CFI 035/2018 Ramy Bahy Hassan Abouzeid v The Industrial Group Limited

May 8, 2019


Claim No. CFI-035-2018











UPON reviewing the Defendant/Applicant’s Application dated 21 March 2019 (the “Appeal Application”) seeking permission to appeal the Judgment of Justice Sir Jeremy Cooke’s Judgment dated 28 February 2018

AND UPON reviewing the Claimant/Respondent’s written submissions in opposition to the Applicant’s Appeal Application


1.The application for permission to appeal is dismissed

2. The Defendant/Applicant shall pay the Claimant/Respondent his costs of the application to be the subject of assessment by the Registrar, if not agreed.

Issued by:

Ayesha Bin Kalban

Assistant Registrar

Date of Issue: 8 May 2019

At: 12pm


1.There are no realistic prospects of success on the appeal regardless of the concession made at first instance.

2. The concession was rightly made in the light of the terms of Article 18 of the Employment Law and the Court of Appeal authorities thereon. No agreement between parties to an employment contract can operate to prevent the application of Article 18. Frontline Development Partners Ltd v Asif Hakim Adil [2016] DIFC CA 006 is determinative on the point, as confirmed in Elseco v Pierre- Eric Lys [2016] DIFC CA 011. Parties cannot contract out of the terms of Article 18 which are of mandatory application in employment in the DIFC.

3. The Concession was made after due consideration, with time being given for the new lawyers representing the Defendant/ Applicant to gain familiarity with the papers and the issues, which were limited in compass in the light of the authorities which were discussed when the adjournment was granted.

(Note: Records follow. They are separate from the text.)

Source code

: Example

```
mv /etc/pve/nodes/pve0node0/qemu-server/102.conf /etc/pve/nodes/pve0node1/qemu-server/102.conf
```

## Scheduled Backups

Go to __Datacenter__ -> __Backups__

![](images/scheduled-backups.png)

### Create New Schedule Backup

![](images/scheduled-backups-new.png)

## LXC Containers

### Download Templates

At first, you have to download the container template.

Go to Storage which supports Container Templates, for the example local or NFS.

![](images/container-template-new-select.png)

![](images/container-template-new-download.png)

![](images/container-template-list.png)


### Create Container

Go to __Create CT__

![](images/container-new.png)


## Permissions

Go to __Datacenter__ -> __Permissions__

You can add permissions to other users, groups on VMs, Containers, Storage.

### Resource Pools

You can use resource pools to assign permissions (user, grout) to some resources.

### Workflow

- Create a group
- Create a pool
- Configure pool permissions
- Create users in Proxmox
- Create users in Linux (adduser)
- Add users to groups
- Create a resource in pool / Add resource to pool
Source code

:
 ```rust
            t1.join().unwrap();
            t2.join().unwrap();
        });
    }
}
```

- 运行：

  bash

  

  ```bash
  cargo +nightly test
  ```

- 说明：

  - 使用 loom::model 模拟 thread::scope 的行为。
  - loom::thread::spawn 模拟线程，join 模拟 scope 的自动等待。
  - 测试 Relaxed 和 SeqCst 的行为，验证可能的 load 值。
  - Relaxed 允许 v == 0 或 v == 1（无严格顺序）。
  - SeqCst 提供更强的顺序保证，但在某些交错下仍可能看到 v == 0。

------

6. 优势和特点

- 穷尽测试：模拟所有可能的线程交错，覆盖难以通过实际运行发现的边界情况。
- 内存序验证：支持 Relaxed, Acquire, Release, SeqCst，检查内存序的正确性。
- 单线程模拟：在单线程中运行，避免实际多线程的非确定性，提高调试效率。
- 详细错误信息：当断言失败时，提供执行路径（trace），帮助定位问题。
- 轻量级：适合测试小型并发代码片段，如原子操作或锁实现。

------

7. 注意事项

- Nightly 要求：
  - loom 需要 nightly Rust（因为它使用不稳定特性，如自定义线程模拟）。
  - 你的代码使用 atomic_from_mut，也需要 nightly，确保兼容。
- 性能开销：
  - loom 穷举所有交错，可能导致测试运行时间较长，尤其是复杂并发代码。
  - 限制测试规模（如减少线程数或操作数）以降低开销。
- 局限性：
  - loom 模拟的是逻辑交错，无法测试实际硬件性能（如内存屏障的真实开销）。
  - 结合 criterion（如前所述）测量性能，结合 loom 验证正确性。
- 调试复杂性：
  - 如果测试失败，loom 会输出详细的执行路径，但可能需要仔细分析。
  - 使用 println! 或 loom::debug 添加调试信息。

4. The Court expressly found as a fact, at paragraph 25 of the Judgment, that, on the evidence, there was no oral agreement to defer the payment of EOS until cancellation of the visa and there was no allegation of any such agreement in writing. The evidence of Mr Zaghloul never suggested that he had reached any such agreement with the Claimant/ Respondent. Awareness on the part of the Claimant/ Respondent of the Applicant/ Defendant’s expectation could not amount to such an agreement either. There is no inconsistency in the findings of fact in the Judgment.

5. The basis for finding an agreement as submitted in paragraph 18 of the Applicant/ Defendant’s Amended Skeleton Argument has no foundation in the evidence. The exchange of correspondence did not amount to an agreement that any EOS payment be deferred, and visa extension and medical cover was not the subject of discussion. Deferment of EOS could not have been in contemplation at the time. Discussions at the end of August did not refer to deferment of EOS at all, as Mr Zaghloul’s evidence confirmed.

6. There is no force in the argument that the words “pay” and “fails to pay” in Article 18 carry anything other than their normal and ordinary meaning. Even if they can be seen as synonymous with “discharge of liability” or “failure to discharge liability”, that does not assist the Defendant/Applicant since the wording of Article 18, on that basis, requires discharge of a statutory liability within a prescribed period.

7. The application seeks to reargue a point already decided in the DIFC Court of Appeal and affirmed by it subsequently and to argue against a factual finding as to the absence of an agreement in circumstances where the Applicant/ Defendant’s own witness never testified that there was such an agreement.